En vertu de l'entente sur le périmètre de sécurité conclue en décembre 2011, le Canada et les États-Unis avaient convenu de mettre en place un système coordonné d'échanges de renseignements sur l'arrivée et le départ des voyageurs à leurs frontières respectives.

Pour l'instant, les deux pays n'échangent que des données biographiques de base (la page deux du passeport) lors des arrivées et départs aux frontières terrestres. De plus, les deux premières phases de l'Initiative sur les entrées et les sorties ne concernent que le pistage des voyageurs étrangers et des résidants permanents. Et à l'heure actuelle, le gouvernement recueille les données biographiques de tous les voyageurs qui entrent au pays «mais ne dispose pas de moyen fiable» de connaître la date de leur départ, ni d'où ils ont quitté le pays.

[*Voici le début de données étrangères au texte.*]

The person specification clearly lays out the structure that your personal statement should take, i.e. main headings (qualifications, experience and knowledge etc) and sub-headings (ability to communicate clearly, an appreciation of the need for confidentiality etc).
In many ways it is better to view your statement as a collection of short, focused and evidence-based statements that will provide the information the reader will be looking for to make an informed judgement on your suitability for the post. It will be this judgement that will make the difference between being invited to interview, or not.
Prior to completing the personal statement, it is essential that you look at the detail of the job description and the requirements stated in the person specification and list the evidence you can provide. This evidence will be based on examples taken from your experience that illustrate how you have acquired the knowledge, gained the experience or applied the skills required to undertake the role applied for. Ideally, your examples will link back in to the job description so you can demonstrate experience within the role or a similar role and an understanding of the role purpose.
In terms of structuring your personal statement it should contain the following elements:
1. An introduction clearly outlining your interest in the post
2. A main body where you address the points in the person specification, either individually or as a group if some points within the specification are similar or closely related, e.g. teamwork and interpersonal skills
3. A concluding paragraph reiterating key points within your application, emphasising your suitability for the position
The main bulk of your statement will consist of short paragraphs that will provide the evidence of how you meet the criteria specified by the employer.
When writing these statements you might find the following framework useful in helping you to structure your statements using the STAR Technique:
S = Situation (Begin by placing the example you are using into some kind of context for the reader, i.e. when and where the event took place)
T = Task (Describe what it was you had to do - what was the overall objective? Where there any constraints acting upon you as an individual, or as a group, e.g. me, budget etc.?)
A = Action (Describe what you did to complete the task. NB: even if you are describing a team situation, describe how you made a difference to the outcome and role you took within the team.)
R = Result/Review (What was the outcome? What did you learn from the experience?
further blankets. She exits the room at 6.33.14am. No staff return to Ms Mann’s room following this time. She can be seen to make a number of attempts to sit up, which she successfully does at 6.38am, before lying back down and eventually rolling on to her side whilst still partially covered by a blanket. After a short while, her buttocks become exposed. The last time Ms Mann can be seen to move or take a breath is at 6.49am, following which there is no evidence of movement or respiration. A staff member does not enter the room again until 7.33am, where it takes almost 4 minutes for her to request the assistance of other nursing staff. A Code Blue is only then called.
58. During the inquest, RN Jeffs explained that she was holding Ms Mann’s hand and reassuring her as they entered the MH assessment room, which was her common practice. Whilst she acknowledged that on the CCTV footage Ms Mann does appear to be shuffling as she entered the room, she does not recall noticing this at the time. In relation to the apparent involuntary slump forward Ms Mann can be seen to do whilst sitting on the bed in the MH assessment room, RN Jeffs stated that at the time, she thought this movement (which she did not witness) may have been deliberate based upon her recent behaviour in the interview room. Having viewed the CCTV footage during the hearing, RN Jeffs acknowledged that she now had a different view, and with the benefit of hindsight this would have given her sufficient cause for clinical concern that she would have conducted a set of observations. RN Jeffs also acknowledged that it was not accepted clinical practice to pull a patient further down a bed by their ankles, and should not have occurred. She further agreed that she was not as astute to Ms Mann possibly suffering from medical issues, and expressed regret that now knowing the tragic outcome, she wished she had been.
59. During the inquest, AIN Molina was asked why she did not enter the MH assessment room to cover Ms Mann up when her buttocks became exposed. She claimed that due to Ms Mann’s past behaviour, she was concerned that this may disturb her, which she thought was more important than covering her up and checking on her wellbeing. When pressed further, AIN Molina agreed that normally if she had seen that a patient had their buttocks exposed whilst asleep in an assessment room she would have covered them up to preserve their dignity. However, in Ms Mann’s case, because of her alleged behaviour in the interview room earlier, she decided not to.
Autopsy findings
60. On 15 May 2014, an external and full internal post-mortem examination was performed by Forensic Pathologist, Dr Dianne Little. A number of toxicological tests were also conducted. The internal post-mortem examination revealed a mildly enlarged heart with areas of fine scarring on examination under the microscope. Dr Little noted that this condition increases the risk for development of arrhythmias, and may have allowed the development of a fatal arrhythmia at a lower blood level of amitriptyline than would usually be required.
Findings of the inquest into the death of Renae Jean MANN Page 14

Lors de la visite du premier ministre canadien à Washington, le 10 mars dernier, Justin Trudeau et le président Barack Obama ont annoncé que les deux pays mettraient pleinement en oeuvre un système permettant le partage des données biographiques de base sur les entrées et les sorties de tous les voyageurs aux postes-frontières terrestres - y compris, donc, les citoyens canadiens. Le Canada conserverait ces renseignements personnels pendant 15 ans.

Le ministre de la Sécurité publique et de la Protection civile, Ralph Goodale, a présenté mercredi un projet de loi qui permettra à l'Agence des services frontaliers du Canada (ASFC) «de recueillir les données biographiques courantes sur tous les voyageurs à leur sortie du Canada». Lorsque le projet de loi sera adopté, le Canada saura à quel moment et à quel endroit une personne est entrée au pays, et à partir de quel moment et de quel endroit elle a quitté le pays.

«Le Canada veillera à ce que des mesures de sécurité efficaces soient mises en place qui assureront la sécurité des Canadiens et la protection de leurs droits et libertés, sans nuire à la circulation vitale des voyageurs et des marchandises en règle à la frontière», indique l'ASFC.

De plus, le Canada prévoit imiter les Américains et colliger aussi ces mêmes renseignements éventuellement aux aéroports, en obligeant les transporteurs aériens à fournir toutes leurs listes de passagers en partance pour l'étranger.

Le gouvernement canadien estime que cette démarche permettra notamment à l'ASFC et à ses partenaires fédéraux de:

- réagir à la sortie de voyageurs et de marchandises à risque élevé connu avant leur départ du Canada par avion (fugitifs, délinquants sexuels inscrits, trafiquants de drogue, passeurs de clandestins);

- intervenir plus efficacement dans les situations nécessitant une réaction rapide comme les alertes Amber;

- vérifier si les candidats à la résidence permanente ou à la citoyenneté ont respecté les exigences de résidence;

- vérifier les dates de déplacement pour déterminer l'admissibilité aux programmes d'avantages sociaux.

Des notes de service de l'Agence de revenu du Canada et du ministère de l'Emploi et du Développement social, obtenues l'an dernier grâce à la Loi sur l'accès à l'information, estimaient que le gouvernement épargnerait entre 194 et 319 millions $ en cinq ans une fois le système entièrement mis en place.

Les autorités fédérales tentent actuellement de se conformer aux recommandations du commissaire à la protection de la vie privée du Canada, Daniel Therrien, qui prévient que ces renseignements personnels doivent être correctement colligés, utilisés et partagés.